Image of the patient and the enlargement of the thyroid

3. Discussion

FD is a rarely skeletal malformation due to the mutation in the GNAS1 gene located on the long arm of chromosome 20 at position 13.3 (2).

FD is classified into two forms, namely monostotic and polyostotic. The monosodic form is more common and less symptomatic, although the polymyostetic form is less common and is associated with excessive endocrinopathy, which mainly includes hyperthyroidism and PP (4), as well as Café-au-lait spots that constitute MAS (1).

In this case, PFD causes fetal resection of the pathologic fractures, although it can show itself with pain, deformity and walking abnormalities (5).

FD can be detected using X-rays and used less bone biopsy (6). Café-au-lait spots are usually the first manifestation of a disease that occurs soon or after birth. Thyroid ultrasound and fungi and biochemical/hormonal studies can detect repeated endocrinopathies (1).

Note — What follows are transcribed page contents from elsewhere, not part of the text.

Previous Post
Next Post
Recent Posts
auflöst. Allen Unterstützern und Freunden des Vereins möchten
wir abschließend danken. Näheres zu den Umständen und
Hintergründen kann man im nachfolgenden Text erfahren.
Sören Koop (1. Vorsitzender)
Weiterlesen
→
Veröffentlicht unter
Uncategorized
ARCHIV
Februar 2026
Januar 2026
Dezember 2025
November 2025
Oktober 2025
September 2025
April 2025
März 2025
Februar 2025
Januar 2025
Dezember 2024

Although no uncontrolled study confirms that treatment with hypophosphatemia reduces fracture or improves pain, the observation of treated patients suggests that treatment can improve the results. Hypophosphatemia can be treated in the same way that other FGF23-mediated phosphate wasting disorders are treated and include the use of phosphate and active vitamin D (calcitriol or alfacalcidiol) (3).

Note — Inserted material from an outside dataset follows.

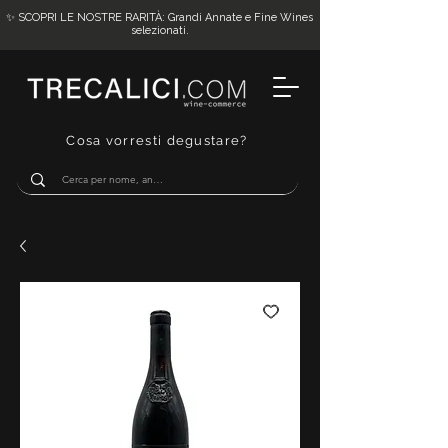
✨ SCOPRI LE NOSTRE RARITÀ: Grandi Annate e Fine Wines
selezionati.
Cosa vorresti degustare?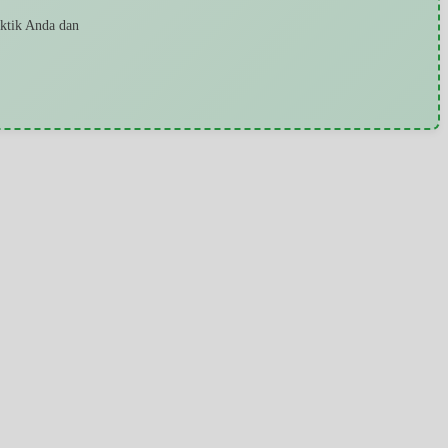
aktik Anda dan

The usual sign is an increase in the velocity of growth. However, if GH is too much in association with PP, clinical signs of increased growth rates can be hidden. Almost all GH patients are overly dependent on FD/MAS with high prolactin levels (7).

The results of the OGTT can be equivocal in subtle diseases, especially in young children. Frequent overnight samplings, i.e. every 20 minutes, can be helpful in these difficult cases. Children with excessive GH lack any intervals when the GH value is less than 1 ng/mL (1).

Excessive GH treatment in FD/MAS is almost exclusively restricted to medical treatment. Due to the massive extension of the skull base with FD, which includes the termination of the sinus spinach, the traditional transfenoid approach to the pituitary is impossible or very difficult. The surgical treatment of excessive GH in FD/MAS normally requires a complete hypophysectomy, i.e. a treatment that can be probably best postponed to young adulthood. Radiation is rarely considered an acceptable approach, given that doses of radiation therapy in FD are associated with an increase in malignant transformation (8).

3.1. Conclusions

Given that MAS clinically manifests later in the course of recurrent periods of PP and cyst formation, careful clinical observations and the follow up of the patients are essential for the diagnosis of MAS. The association of primary hyperparathyroidism with FD/MAS is questionable, as hyperparathyroidism did not present a molecularly-driven association. Parathyroid neoplasms do not have an activating mutations in Gsα, which causes hyperparathyroidism or a parathyroid adenoma.